Realisasi Anggaran ATR/BPN 2025 Tembus 95,73 Persen, DPR Minta Pengawasan Diperketat

IMG-20260716-WA0022

Jakarta | Serulingmedia.com – Menteri Agraria dan Tata Ruang/Kepala Badan Pertanahan Nasional (ATR/BPN), Nusron Wahid, melaporkan realisasi anggaran Kementerian ATR/BPN Tahun Anggaran 2025 mencapai 95,73 persen atau sebesar Rp6,128 triliun dari total pagu anggaran Rp6,401 triliun.

 

Laporan tersebut disampaikan dalam Rapat Kerja (Raker) dan Rapat Dengar Pendapat (RDP) bersama Komisi II DPR RI di Gedung DPR RI, Jakarta, Rabu (15/7/2026), sebagai bagian dari pembahasan Rancangan Undang-Undang (RUU) Pertanggungjawaban atas Pelaksanaan APBN Tahun Anggaran 2025.

 

“Realisasi anggaran Kementerian ATR/BPN tahun 2025 mencapai 95,73 persen atau sekitar Rp6.128.365.417.558 dari total pagu Rp6.401.913.357.000,” ujar Nusron Wahid.

 

Dalam paparannya, Nusron menjelaskan bahwa sepanjang 2025 Kementerian ATR/BPN menerima tambahan anggaran sebesar Rp490,2 miliar, hibah dalam negeri Rp12,79 miliar, serta hibah luar negeri Rp22,60 miliar.

 

Di tengah kebijakan efisiensi anggaran pemerintah, Kementerian ATR/BPN juga memperoleh relaksasi blokir anggaran dalam dua tahap.

 

Tahap pertama sebesar Rp766,4 miliar digunakan untuk membiayai belanja pegawai non-ASN yang beralih status menjadi Pegawai Pemerintah dengan Perjanjian Kerja (PPPK).
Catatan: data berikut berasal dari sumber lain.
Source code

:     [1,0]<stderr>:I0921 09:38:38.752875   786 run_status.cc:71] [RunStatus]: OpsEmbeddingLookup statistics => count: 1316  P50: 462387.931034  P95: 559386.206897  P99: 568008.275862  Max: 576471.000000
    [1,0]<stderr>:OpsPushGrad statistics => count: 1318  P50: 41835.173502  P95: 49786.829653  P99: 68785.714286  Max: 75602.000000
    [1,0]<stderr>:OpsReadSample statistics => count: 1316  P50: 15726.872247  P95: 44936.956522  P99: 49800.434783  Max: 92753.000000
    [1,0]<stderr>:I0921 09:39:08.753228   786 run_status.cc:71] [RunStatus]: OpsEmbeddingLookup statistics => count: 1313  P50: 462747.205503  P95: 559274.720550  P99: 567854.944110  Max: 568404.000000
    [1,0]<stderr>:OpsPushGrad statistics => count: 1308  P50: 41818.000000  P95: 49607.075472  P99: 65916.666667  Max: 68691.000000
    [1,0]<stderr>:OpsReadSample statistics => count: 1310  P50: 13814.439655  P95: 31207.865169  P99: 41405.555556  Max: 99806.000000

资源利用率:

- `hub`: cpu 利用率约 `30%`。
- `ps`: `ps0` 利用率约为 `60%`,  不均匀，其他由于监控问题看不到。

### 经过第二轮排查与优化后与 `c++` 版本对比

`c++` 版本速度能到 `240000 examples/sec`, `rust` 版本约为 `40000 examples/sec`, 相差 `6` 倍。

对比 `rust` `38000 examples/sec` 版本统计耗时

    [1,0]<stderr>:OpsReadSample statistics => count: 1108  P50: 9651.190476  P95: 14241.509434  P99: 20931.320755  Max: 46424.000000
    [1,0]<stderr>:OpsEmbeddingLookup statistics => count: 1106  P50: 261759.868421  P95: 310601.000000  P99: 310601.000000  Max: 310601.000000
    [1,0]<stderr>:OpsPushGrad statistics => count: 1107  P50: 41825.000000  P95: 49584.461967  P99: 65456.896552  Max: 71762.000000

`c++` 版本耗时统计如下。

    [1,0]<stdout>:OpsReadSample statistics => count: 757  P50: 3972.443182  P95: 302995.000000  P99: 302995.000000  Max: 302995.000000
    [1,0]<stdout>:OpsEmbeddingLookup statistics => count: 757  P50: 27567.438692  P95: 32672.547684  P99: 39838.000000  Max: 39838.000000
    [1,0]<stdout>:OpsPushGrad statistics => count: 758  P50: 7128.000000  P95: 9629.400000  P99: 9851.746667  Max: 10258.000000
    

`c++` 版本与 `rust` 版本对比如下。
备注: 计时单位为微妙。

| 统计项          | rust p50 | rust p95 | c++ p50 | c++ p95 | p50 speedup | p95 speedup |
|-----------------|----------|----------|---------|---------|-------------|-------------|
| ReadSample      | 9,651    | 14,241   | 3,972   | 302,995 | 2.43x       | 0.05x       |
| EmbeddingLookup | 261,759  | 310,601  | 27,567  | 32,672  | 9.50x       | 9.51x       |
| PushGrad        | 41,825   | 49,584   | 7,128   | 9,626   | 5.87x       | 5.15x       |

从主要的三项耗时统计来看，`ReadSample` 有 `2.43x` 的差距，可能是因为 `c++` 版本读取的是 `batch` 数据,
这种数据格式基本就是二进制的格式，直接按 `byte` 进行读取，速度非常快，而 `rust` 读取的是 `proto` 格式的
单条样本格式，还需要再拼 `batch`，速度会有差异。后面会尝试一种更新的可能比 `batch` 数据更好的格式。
Sementara tahap kedua senilai Rp666,9 miliar dialokasikan untuk belanja pegawai calon ASN, mendukung program prioritas nasional, peningkatan layanan pertanahan dan tata ruang, penyediaan sarana dan prasarana, serta dukungan manajemen Penerimaan Negara Bukan Pajak (PNBP).

 

Menanggapi laporan tersebut, Wakil Ketua Komisi II DPR RI, Zulfikar Arse Sadikin, meminta Kementerian ATR/BPN terus memperkuat tata kelola keuangan negara agar berorientasi pada kinerja, hasil, dan dampak yang terukur.

 

Komisi II DPR RI juga menekankan pentingnya penerapan mekanisme check and balance untuk mencegah penyimpangan, menghindari temuan yang berulang, serta meminimalkan potensi kerugian negara, khususnya pada program prioritas nasional dan program yang berdampak langsung bagi masyarakat.

 

Rapat tersebut turut dihadiri Wakil Menteri ATR/Wakil Kepala BPN Ossy Dermawan bersama jajaran pejabat pimpinan tinggi Kementerian ATR/BPN. Sementara seluruh kantor wilayah dan kantor pertanahan di daerah mengikuti jalannya rapat secara daring.( Sar).